- PROVIDED TEXT
--------------------
At this point we knew the problem wasn’t on our end, but that still left us with frustrated users. Our users have very high expectations of Kerika’s product quality and customer service, and we couldn’t explain the problem or manage expectations.

As software professionals ourselves, we are entirely sympathetic to others facing bugs or outages: we suffer these too, all the time, and take no pleasure in casting stones. But we do think Google could have done a better job of notifying people that there was a problem, so we could manage our users’ expectations accordingly.

This is what we try to do ourselves: when we find a bug, we reach out, proactively, to our users to let them know they were affected. We try to provide an honest description of what happened (if it’s a bug in Kerika, we are candid about it), and we provide updates while we work to fix the bug, and then we reach out to them later to make sure our fix works.

Here’s how our users react to our outreach:

“AWESOME! thanks! I’m recommending you to all my friends.” — a church pastor in Florida

“Woo! Yes. Thanks very much!” — marketing manager in Colorado

“WOW!  So impressed with your response time and thoughtfulness.” — small business owner in California

We concluded that any alternative cloud platform we chose had to come from a company that was more transparent and accessible: we wanted to be able to able to report problems and get them fixed, and most importantly, we wanted reliable channels of communication. If we know what’s going on with the cloud platform, it becomes much easier to manage our user’s expectations and keep them happy.

The full series:

 

 

Why we are integrating with Box; Part 1: Privacy Overhang

(The first in a series of blog posts explaining why, and how, we are adding Box as a cloud service in addition to our long-standing integration with Google Drive.)
--------------------
- REQUIRED TASKS
**1.** Using the Kerika excerpt, decide whether each statement agrees with it. Answer yes or no for each, and quote the words that decide it.
(a) The problem users faced was on Kerika's end.
(b) After fixing a bug, Kerika contacts affected users again to confirm the fix works.
(c) Kerika wanted reliable channels of communication from any alternative cloud platform company.
**2.** According to the Kerika excerpt, which cloud service is Kerika adding alongside its long-standing Google Drive integration?

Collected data
--------------------
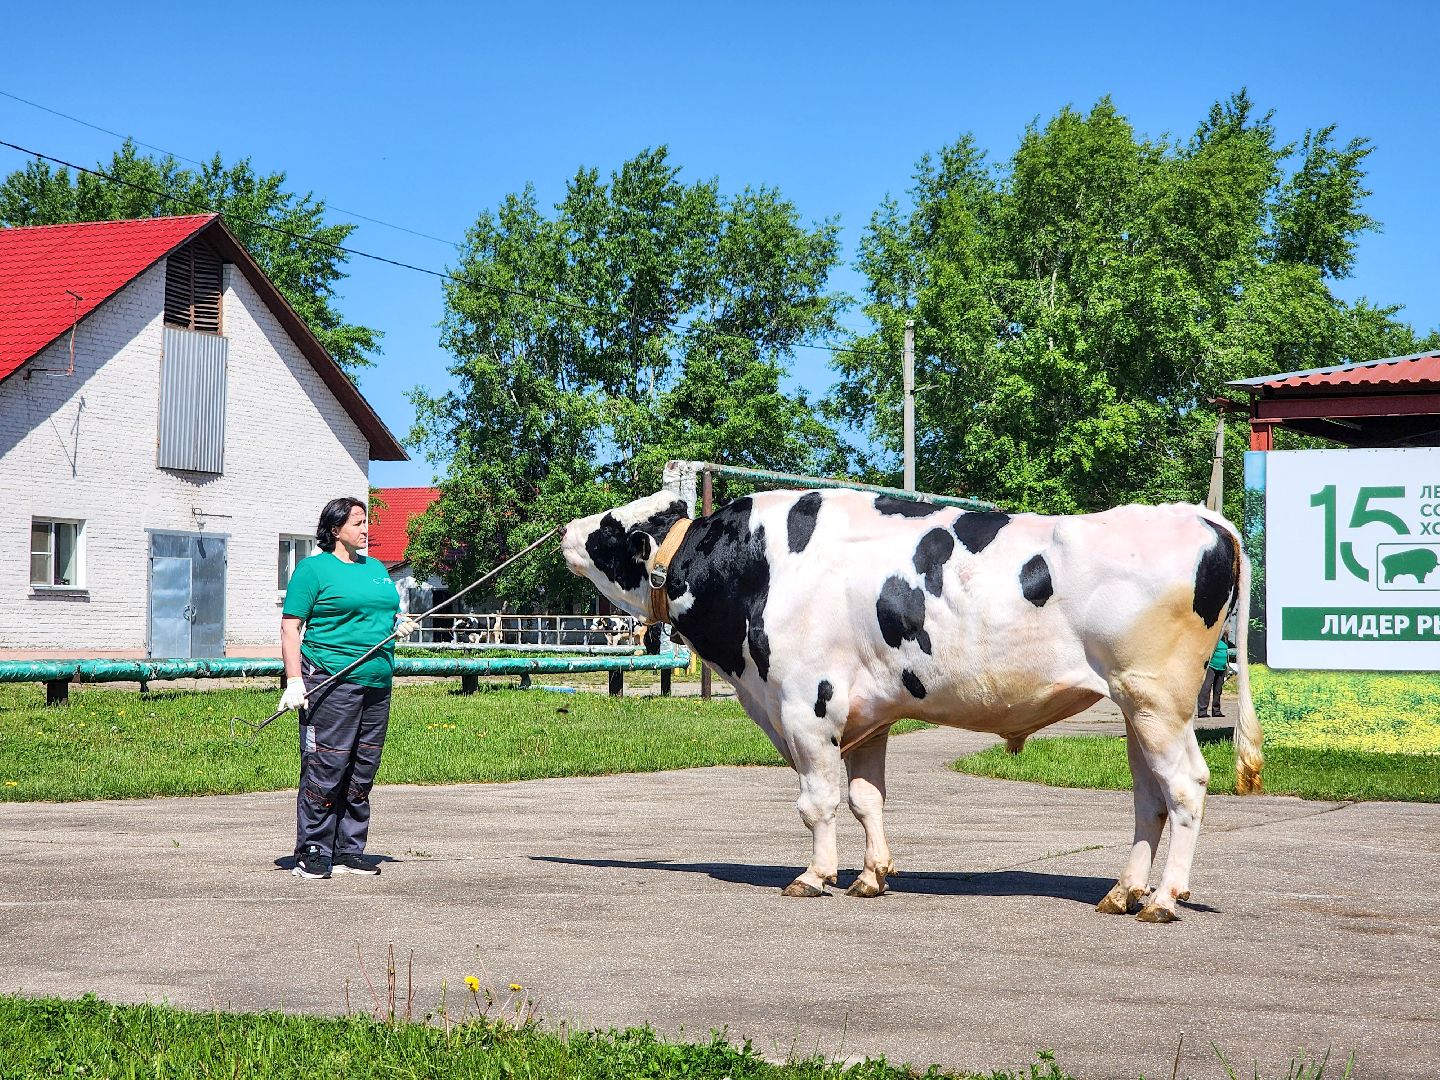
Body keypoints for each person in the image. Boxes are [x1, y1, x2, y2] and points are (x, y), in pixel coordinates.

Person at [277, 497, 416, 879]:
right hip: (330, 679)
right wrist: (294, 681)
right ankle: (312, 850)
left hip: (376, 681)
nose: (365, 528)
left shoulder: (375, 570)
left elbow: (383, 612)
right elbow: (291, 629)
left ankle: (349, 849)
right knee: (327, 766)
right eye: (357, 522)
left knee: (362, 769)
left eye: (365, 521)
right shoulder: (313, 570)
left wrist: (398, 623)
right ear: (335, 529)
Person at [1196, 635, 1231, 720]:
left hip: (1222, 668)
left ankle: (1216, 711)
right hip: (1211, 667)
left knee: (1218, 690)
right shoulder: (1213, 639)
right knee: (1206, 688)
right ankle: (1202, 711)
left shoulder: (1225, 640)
--------------------
- ANSWERS
**1.**
(a) No: "At this point we knew the problem wasn’t on our end"
(b) Yes: "then we reach out to them later to make sure our fix works"
(c) Yes: "most importantly, we wanted reliable channels of communication"

**2.** Box